A second phenomenon from which the disciplines can help as escape entails our own ingrained habits. Think of the things that might contribute to one being trapped in a superficial existence. Shopping, spending, eating, watching television – all come to mind. Not that these things, in-and-of-themselves are totally rotten, but they are the kinds of things that become a concern based on to what degree we let them rule our lives. To what things do we turn readily and repeatedly when we get bored with day-to-day routines that make up life? Breaking some of these habits requires that we develop other habits that take us deeper into an understanding of what it is to live. Foster makes no bones about it; spiritual disciplines call for deep people. He dose not mean by this, gifted intelligent people, or those who love to sit around all day reading philosophy. Anyone can benefit from the spiritual disciplines in respect to his or her own path.
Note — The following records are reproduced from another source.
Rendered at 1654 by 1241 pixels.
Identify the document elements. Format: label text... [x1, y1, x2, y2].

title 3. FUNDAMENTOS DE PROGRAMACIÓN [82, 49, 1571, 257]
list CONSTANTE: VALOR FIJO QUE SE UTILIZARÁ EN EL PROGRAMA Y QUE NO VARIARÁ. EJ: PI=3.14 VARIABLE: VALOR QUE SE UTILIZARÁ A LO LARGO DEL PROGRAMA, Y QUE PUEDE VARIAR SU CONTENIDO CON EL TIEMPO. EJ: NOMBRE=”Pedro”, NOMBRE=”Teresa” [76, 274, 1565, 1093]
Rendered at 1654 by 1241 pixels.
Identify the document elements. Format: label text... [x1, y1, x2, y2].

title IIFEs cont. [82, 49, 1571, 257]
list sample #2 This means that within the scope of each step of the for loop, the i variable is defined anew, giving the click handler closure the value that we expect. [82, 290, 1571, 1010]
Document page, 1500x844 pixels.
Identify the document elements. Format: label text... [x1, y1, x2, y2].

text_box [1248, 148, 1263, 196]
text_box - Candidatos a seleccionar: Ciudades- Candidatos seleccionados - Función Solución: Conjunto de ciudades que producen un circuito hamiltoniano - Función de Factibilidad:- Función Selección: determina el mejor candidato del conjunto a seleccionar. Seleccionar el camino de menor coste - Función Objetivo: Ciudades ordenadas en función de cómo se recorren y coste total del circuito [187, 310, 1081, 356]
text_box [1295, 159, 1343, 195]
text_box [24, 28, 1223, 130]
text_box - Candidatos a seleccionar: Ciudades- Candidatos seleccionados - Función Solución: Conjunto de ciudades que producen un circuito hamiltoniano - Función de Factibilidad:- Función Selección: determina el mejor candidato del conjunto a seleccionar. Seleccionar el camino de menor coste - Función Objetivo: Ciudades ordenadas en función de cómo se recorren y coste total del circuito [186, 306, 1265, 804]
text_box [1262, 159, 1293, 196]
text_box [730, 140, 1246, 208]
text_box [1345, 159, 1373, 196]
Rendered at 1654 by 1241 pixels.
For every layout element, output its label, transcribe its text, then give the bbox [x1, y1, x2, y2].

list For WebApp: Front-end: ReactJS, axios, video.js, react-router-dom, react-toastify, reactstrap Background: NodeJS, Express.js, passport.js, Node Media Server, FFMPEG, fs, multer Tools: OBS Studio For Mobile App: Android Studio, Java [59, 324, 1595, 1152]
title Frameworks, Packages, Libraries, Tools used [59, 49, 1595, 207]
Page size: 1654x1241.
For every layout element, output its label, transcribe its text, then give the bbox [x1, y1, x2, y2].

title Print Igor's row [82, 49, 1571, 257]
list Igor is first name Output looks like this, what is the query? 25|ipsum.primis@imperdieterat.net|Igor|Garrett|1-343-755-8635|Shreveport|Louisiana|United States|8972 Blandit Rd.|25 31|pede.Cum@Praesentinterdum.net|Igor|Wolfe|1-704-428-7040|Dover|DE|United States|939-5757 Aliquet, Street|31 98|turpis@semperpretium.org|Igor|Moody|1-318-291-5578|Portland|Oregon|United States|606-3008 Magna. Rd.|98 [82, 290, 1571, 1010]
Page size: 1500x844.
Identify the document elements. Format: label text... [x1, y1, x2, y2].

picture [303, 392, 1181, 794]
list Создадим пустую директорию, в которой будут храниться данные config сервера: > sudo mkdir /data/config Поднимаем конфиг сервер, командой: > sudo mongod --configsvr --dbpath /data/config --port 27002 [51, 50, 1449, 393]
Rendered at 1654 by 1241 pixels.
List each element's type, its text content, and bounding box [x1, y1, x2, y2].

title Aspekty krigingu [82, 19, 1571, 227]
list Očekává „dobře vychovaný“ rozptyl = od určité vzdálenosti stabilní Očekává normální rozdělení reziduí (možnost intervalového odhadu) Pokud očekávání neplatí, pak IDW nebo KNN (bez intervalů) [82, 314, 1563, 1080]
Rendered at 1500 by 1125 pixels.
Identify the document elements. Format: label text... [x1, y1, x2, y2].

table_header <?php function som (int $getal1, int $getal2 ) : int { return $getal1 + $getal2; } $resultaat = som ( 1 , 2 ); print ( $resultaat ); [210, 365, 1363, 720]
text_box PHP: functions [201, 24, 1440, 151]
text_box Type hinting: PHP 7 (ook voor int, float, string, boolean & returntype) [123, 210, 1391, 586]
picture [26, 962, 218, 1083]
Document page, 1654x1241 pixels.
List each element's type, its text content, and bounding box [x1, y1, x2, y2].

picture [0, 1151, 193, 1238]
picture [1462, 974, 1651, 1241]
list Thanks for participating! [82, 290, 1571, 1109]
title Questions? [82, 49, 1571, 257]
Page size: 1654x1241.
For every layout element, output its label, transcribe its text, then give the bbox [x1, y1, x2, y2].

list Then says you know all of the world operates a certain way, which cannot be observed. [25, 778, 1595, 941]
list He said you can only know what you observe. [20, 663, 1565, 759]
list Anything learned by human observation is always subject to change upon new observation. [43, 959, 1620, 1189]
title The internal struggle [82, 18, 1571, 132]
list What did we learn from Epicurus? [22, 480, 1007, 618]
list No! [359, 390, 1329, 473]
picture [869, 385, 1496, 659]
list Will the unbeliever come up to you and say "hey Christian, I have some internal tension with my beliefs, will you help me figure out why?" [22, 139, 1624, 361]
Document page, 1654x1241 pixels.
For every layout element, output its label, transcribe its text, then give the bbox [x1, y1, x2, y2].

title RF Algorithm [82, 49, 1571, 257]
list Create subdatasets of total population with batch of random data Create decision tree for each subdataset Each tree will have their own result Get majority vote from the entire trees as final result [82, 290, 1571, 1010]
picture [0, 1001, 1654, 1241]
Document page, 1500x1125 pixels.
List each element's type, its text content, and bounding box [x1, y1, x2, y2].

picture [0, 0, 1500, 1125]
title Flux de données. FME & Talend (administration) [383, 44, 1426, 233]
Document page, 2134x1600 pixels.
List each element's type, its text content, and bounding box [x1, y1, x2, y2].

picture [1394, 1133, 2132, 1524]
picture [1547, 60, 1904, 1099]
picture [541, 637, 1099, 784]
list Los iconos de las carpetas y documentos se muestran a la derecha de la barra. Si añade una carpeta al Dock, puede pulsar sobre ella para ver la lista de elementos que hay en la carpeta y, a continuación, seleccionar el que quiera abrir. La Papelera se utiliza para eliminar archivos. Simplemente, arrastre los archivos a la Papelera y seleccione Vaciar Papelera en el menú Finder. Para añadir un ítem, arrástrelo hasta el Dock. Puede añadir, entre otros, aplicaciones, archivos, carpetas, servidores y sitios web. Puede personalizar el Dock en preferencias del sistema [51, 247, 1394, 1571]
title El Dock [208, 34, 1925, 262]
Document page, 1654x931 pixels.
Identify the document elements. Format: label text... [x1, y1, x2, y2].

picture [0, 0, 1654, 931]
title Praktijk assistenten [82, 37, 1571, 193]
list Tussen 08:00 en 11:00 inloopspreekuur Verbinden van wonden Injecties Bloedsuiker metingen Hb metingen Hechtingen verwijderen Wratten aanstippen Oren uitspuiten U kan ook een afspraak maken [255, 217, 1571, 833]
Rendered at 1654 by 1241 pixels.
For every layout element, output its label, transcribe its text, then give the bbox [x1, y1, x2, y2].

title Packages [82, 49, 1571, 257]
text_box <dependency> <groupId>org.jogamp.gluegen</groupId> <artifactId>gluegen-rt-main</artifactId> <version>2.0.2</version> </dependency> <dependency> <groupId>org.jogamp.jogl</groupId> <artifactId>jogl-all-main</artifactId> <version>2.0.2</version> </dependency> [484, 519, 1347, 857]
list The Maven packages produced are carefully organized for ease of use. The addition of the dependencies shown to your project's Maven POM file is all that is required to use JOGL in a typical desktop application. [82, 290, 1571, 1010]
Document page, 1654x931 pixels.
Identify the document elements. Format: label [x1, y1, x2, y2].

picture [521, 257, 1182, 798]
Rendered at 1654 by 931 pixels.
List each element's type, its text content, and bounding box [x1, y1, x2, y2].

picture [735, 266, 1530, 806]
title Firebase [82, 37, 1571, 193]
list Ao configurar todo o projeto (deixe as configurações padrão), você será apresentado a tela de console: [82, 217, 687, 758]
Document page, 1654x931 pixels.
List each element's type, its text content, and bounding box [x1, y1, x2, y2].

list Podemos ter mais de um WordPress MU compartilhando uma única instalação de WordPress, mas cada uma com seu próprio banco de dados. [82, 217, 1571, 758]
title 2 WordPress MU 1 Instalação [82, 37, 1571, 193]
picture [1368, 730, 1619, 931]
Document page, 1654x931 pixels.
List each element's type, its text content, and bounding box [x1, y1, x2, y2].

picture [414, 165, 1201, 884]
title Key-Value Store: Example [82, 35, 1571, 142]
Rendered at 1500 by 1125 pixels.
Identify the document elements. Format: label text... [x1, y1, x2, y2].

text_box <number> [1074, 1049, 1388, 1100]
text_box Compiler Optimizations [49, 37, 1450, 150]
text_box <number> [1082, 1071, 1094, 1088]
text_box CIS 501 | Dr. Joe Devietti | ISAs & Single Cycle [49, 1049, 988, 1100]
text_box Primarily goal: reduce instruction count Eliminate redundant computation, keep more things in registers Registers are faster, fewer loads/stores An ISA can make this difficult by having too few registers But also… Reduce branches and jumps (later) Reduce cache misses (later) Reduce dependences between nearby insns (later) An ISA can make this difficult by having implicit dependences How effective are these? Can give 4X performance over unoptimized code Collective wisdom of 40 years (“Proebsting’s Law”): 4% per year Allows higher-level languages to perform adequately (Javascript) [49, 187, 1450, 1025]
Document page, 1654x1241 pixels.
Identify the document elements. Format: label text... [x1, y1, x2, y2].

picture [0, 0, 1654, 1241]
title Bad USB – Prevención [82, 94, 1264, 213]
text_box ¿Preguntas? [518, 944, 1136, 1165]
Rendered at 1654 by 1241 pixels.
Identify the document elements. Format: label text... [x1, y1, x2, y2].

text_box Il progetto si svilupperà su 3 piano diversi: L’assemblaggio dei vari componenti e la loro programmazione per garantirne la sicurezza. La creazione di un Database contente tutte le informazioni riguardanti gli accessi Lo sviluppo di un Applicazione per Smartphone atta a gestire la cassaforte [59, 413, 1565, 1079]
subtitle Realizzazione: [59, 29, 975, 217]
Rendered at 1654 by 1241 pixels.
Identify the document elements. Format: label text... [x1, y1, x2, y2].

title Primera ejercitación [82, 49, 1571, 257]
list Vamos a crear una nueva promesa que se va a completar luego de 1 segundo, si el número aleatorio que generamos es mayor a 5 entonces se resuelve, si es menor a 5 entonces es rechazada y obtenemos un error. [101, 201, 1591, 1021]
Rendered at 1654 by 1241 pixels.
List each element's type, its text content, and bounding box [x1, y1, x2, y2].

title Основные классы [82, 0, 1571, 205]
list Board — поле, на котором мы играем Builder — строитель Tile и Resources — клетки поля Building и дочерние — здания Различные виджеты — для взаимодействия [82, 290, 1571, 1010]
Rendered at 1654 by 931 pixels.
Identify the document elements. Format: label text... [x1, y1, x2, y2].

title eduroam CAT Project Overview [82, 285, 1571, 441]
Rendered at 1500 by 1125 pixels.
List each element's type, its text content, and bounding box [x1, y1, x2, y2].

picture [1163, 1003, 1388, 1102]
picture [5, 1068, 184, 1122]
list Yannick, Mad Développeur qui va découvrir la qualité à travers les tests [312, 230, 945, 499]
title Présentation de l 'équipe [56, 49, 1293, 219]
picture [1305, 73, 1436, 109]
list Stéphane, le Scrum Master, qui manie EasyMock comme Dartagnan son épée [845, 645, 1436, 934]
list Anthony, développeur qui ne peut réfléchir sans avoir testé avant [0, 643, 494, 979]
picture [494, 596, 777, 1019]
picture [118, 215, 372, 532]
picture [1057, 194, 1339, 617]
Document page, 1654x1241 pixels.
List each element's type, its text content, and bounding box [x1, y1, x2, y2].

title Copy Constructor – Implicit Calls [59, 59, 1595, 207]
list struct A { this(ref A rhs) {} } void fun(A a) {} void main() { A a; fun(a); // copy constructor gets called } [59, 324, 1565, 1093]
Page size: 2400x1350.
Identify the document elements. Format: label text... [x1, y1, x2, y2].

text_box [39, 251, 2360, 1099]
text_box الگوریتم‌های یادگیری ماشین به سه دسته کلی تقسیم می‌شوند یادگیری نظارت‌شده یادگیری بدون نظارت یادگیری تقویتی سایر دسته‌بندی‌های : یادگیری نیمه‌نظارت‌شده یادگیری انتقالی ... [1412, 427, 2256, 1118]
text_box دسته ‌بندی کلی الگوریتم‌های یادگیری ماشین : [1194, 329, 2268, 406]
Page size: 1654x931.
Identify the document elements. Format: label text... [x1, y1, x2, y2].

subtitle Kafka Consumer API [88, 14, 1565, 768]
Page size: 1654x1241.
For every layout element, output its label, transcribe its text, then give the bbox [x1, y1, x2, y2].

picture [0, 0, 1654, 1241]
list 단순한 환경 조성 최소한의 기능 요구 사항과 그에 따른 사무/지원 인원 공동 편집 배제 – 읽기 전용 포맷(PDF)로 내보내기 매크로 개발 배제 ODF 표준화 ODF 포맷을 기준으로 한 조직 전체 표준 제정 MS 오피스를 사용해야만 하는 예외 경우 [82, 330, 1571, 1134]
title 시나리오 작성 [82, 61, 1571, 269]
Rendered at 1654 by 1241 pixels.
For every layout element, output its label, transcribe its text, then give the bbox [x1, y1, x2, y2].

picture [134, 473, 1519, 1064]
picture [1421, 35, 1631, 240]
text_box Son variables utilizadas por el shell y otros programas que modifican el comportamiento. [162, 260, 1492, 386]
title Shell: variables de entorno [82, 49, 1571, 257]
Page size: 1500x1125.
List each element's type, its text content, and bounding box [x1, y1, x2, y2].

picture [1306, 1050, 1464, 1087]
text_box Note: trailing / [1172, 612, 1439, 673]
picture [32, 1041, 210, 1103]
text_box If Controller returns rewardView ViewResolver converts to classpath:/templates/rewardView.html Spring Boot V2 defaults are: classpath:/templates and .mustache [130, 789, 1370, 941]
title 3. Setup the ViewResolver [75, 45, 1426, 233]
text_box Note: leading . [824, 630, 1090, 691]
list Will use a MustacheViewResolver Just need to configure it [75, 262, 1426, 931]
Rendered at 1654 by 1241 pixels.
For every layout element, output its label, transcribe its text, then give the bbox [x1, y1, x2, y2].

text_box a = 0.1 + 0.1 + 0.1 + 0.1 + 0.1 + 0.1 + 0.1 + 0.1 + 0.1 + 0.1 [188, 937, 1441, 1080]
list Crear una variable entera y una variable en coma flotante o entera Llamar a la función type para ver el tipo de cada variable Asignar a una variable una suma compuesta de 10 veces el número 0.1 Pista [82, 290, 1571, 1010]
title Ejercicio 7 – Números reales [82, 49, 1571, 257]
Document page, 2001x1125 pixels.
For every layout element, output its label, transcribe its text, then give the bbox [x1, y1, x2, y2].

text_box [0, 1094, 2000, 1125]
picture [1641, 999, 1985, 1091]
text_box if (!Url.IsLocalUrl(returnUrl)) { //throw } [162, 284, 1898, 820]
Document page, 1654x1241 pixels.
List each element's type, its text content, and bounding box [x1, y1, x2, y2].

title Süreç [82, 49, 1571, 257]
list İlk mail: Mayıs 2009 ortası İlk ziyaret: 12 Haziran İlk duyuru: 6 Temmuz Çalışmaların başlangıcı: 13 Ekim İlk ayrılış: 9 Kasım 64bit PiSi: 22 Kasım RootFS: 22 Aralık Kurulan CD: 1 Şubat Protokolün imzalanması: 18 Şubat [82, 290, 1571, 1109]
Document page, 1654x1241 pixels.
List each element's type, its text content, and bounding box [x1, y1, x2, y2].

But Foster offers a counterbalancing caution: developing the habit of discipline does not mean we turn the practice of spiritual disciplines into a rule-laden should or must, what Foster calls a law. The research into mindfulness exercises addresses the same phenomenon. If we try too hard to control being mindful, we lose the experience of what it is to be mindful. The place of spiritual disciplines is to bring fulfillment (not just happiness) in living. The disciplines help us face the vicissitudes of life, much like some of the research into mindfulness and acceptance addresses. So here we are in this information age, flooded with knowledge, an age where possibly the new priesthood are the scientists themselves, some of whom willingly wear the robes. And we have these dialectical tensions between science and spirituality, our ignorance and understanding, and our knowledge and wisdom. How should we then live, as one theological thinker posed the question, in the face of today’s onslaught of information?
Conclusion
Foster’s work, Celebration of Discipline, is a call to deeper living. But the last thing we want to experience is our haughtiness and arrogance tied to our pride about being deep people. Such a mindset belies the notion of deepening whatsoever. Foster’s approach is most definitely spiritual and grace-oriented from the perspective of a Christian worldview. Spirituality is becoming a topic the globe over, as West meets East in terms of research into mindfulness, meditation, and the practice of certain disciplines. We are face-to-face with the age of information, science, and knowledge on the one hand, and an age seeking deeper understanding, wisdom, and spiritual transcendence on the other hand. How do we navigate the tensions of this existence? Next month, I will begin part of that dialogue with a focus on the what Foster describes as the spiritual disciplines of study.